Extrait du document:
■ ■ ■ ■ ■
Le Garde des Sceaux, Me Malick Sall a révélé samedi, à l'Assemblée nationale, que les «questions orales» au gouvernement vont continuer en dépit de la "suppression du poste de Premier ministre».


Rédigé par leral.net le Lundi 6 Mai 2019 à 04:12 | | 0 commentaire(s)|

"Supprimer le poste de Premier ministre (Pm), ne touche pas aux institutions. Selon Libération repris par leral.net, cela n'augmente non plus, les pouvoirs du chef de l'Etat. Macky Sall n'est pas un pouvoiriste. Il a décidé de ramener son mandat de 7 à 5 ans". C'est la clarification faite samedi, à l'assemblée parle ministre de la Justice, Garde des Sceaux, estimant que cette "réforme n'a pas de connotation politique mais plutôt technique et administrative. Elle s'est seulement contentée de supprimer le poste de Pm".
■ ■ ■ ■ ■
Consignes:
1. Indiquez si chacune des affirmations suivantes concorde avec l'article sur la suppression du poste de Premier ministre, en citant à l'appui les mots décisifs de cet article : (a) les questions orales au gouvernement vont se poursuivre ; (b) Macky Sall a décidé de ramener son mandat de 7 à 5 ans ; (c) la réforme est présentée comme ayant une connotation politique.
2. Rédigez la suite de l'article sur la suppression du poste de Premier ministre, à partir de sa dernière phrase.

(Données d'ancrage spatial)
■ ■ ■ ■ ■
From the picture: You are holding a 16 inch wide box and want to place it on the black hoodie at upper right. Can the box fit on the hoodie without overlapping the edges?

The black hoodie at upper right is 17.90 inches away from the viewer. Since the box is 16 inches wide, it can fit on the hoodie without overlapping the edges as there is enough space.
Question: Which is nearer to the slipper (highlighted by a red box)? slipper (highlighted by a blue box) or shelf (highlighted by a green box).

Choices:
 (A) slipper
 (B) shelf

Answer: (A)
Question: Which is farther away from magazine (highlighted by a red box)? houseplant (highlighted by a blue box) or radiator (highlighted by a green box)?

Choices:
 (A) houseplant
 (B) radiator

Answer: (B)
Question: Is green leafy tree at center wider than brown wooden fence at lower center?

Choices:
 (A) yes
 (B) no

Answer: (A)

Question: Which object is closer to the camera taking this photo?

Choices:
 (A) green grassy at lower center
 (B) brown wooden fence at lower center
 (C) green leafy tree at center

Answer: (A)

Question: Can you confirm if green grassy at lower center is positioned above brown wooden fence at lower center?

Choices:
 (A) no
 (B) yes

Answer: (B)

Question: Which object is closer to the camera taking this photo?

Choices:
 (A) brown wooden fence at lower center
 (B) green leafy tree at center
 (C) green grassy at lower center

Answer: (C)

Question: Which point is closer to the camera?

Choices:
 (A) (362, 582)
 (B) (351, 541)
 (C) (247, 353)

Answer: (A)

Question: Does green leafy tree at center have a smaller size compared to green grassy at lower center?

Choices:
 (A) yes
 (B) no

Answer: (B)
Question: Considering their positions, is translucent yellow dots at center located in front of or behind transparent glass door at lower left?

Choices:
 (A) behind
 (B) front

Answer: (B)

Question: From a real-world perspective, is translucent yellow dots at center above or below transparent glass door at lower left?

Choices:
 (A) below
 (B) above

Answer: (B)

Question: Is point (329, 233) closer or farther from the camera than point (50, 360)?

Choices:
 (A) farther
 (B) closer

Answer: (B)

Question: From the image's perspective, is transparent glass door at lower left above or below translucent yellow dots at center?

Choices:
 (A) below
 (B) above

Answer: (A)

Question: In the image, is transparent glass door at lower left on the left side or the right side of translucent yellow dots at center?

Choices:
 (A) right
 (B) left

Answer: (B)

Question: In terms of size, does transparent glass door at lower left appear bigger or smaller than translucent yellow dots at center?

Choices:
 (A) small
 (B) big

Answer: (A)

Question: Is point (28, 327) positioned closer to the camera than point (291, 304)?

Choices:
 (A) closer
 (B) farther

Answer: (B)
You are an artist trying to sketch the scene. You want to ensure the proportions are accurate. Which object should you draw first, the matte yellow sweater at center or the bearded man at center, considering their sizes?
■ ■ ■ ■ ■
Réponses:
1.
(a) Oui : « les «questions orales» au gouvernement vont continuer ».
(b) Oui : « Il a décidé de ramener son mandat de 7 à 5 ans ».
(c) Non : « réforme n'a pas de connotation politique mais plutôt technique et administrative ».

2.
D'après Me Malick Sall, la réforme constitutionnelle soumise aux parlementaire par le chef de l'Etat, est une avancée significative. "Le Sénégal n'a pas à avoir honte. Ses institutions marchent bien et sont en place", a-t-il précisé. En réponse aux interpellations de certains députés de l'opposition sur les questions orales ou d'actualité, le ministre de la Justice, Garde des Sceaux, a indiqué qu'il n'y a pas de quoi fouetter un chat.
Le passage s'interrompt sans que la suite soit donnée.